1. Human-induced climate change is real
  2. The consequences of climate change will be significant, and will hit the poor the hardest
  3. Christian moral convictions demand our response to the climate change problem
  4. The need to act now is urgent. Governments, businesses, churches, and individuals all have a role to play in addressing climate change—starting now.

Statement of the Evangelical Climate Initiative, signed by Rev. Dr. Leith Anderson, Former President, National Association of Evangelicals; Dr. Robert Andringa, President, Council for Christian Colleges and Universities, and over 100 other prominent religious leaders.

  1. Finds that the Christian mandate to care for creation and the biblical promise of the restoration of right relationships between God, human beings, and the rest of creation impels and inspires us to act to reduce our energy usage.
  2. Finds that the urgency, injustice, and seriousness of this issue calls us as Christians to act NOW and to act boldly to lead the way in reducing our energy usage.
  3. Strongly urges all Presbyterians to immediately make a bold witness by aspiring to live carbon neutral lives. (Carbon neutrality requires our energy consumption that releases carbon dioxide into the atmosphere be reduced and carbon offsets purchased to compensate for those carbon emissions that could not be eliminated.)

Resolution of the General Assembly, Presbyterian Church of the U.S.

We are now faced with the fact that tomorrow is today. We are confronted with the fierce urgency of now. In this unfolding conundrum of life and history there is such a thing as being too late. Procrastination is still the thief of time. ... We may cry out deperately for time to pause in her passage, but time is deaf to every plea and rushes on. Over the bleached bones and jumbled residue of numerous civilizations are written the pathetic words: "Too late." (1967)

—Dr. Martin Luther King, Jr.

From sub-Saharan Africa to the CIS, there has actually been an increase in numbers of hungry people in the last three years... There can be little doubt that changing climactic conditions have had an impact here. We can no longer pretend that human activity has little or no impact on these matters.

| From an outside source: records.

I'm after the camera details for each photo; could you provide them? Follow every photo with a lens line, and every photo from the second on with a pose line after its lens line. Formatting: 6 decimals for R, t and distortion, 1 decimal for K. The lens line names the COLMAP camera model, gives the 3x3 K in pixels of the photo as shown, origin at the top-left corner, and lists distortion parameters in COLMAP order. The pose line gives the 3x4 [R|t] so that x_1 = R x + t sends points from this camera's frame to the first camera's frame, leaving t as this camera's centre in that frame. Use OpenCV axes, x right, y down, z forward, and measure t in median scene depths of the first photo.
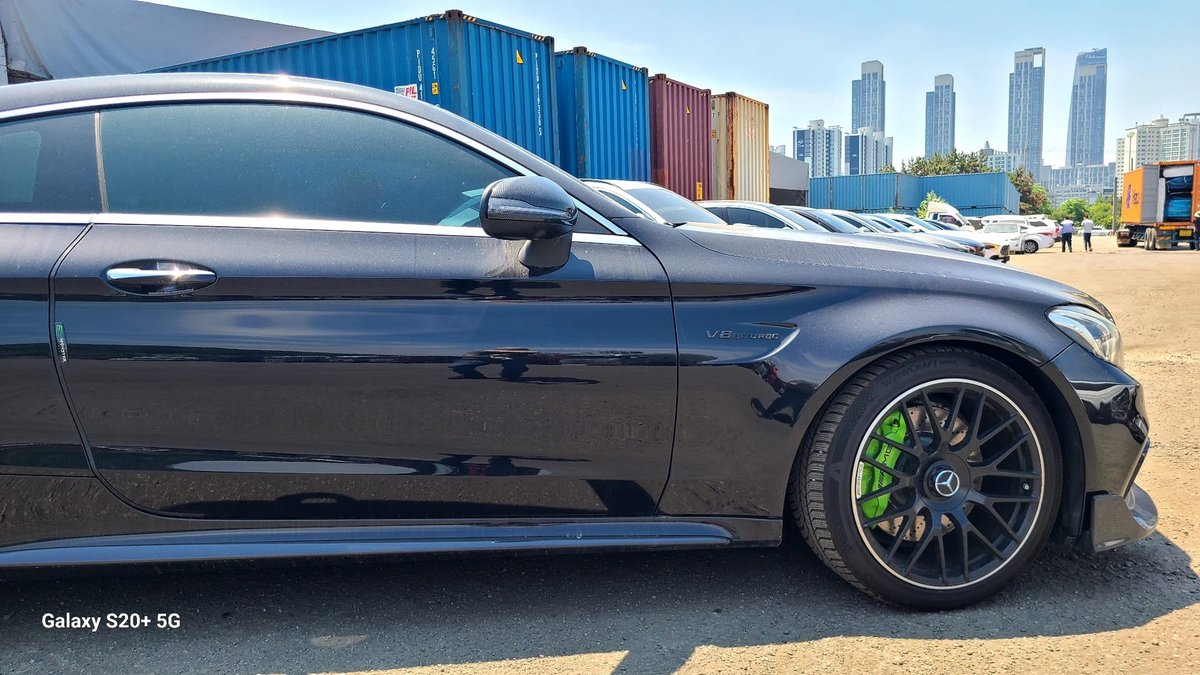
lens RADIAL K [[892.2, 0, 614.5], [0, 892.2, 354.5], [0, 0, 1]] dist [0.068420, -0.064239]
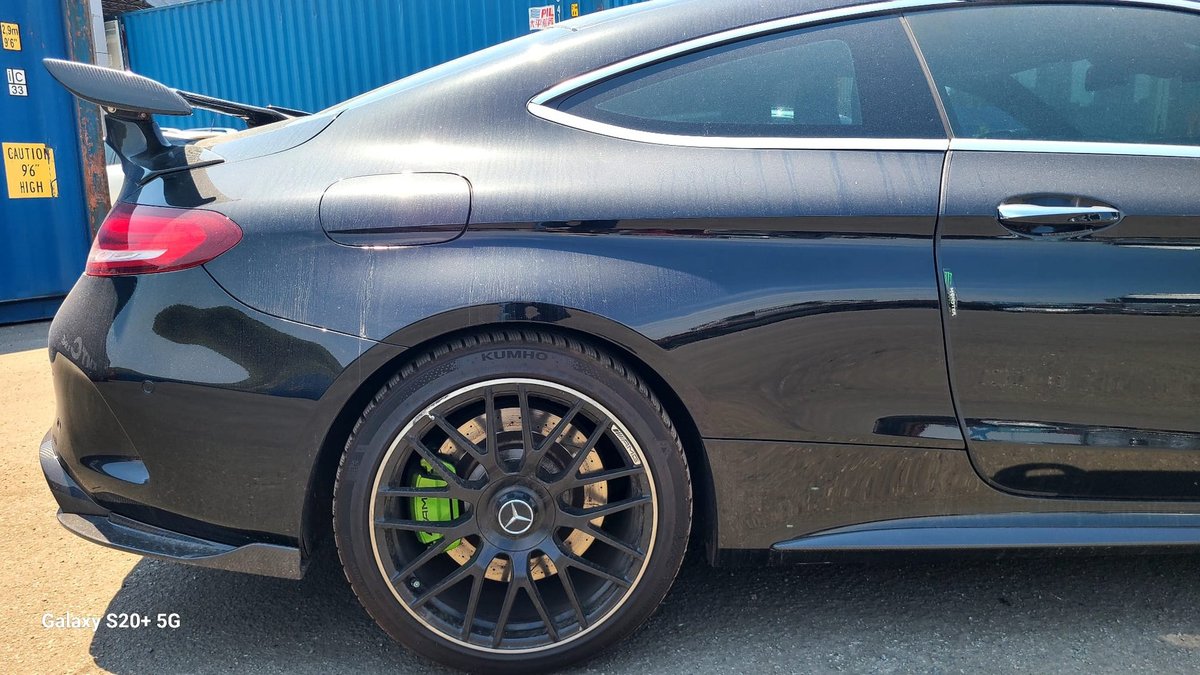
lens RADIAL K [[892.2, 0, 614.5], [0, 892.2, 354.5], [0, 0, 1]] dist [0.068420, -0.064239]
pose [[0.999660, 0.014754, -0.021511, -0.129735], [-0.013139, 0.997221, 0.073339, -0.001907], [0.022533, -0.073031, 0.997075, 0.021527]]
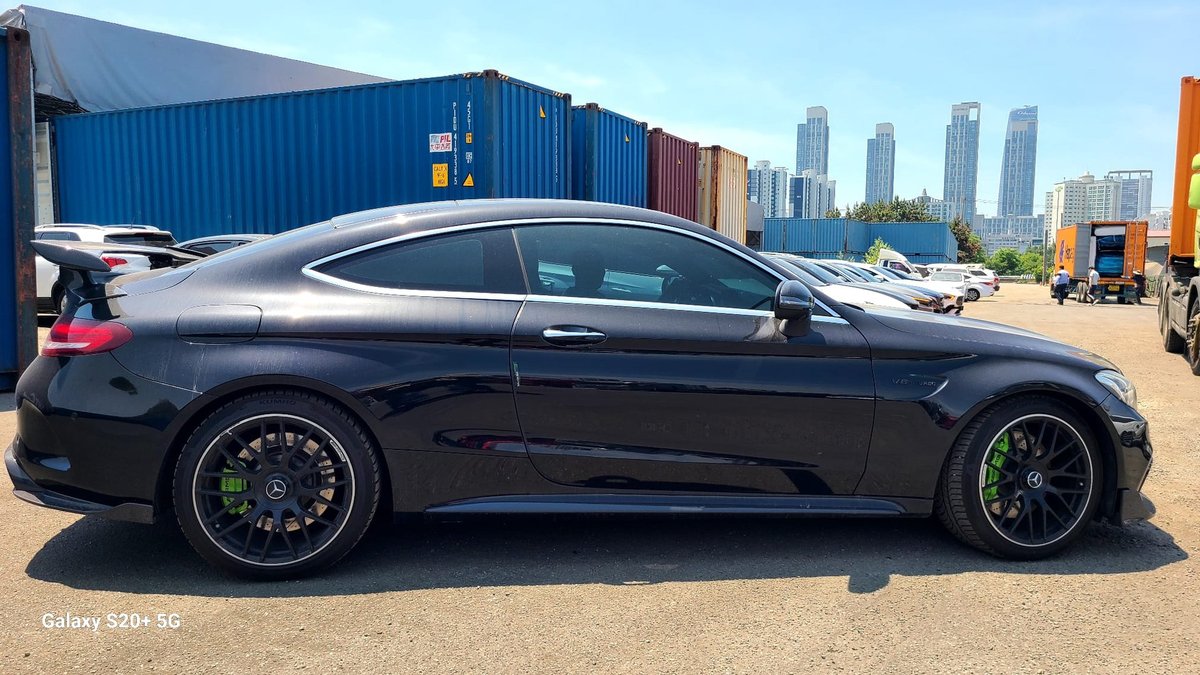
lens RADIAL K [[886.8, 0, 613.3], [0, 886.8, 349.5], [0, 0, 1]] dist [0.064923, -0.060989]
pose [[0.997730, 0.034986, 0.057546, -0.076013], [-0.032743, 0.998684, -0.039474, -0.000019], [-0.058851, 0.037500, 0.997562, -0.088069]]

There is ... an urgent need to transform global energy systems, as current approaches are causing serious harm to human health, the Earth’s climate and ecological systems on which all life depends, and because access to clean, reliable energy services is a vital prerequisite for alleviating poverty. (2006)

Statement of H.E. Mons. Celestino Migliore, the Vatican's representative to the United Nations.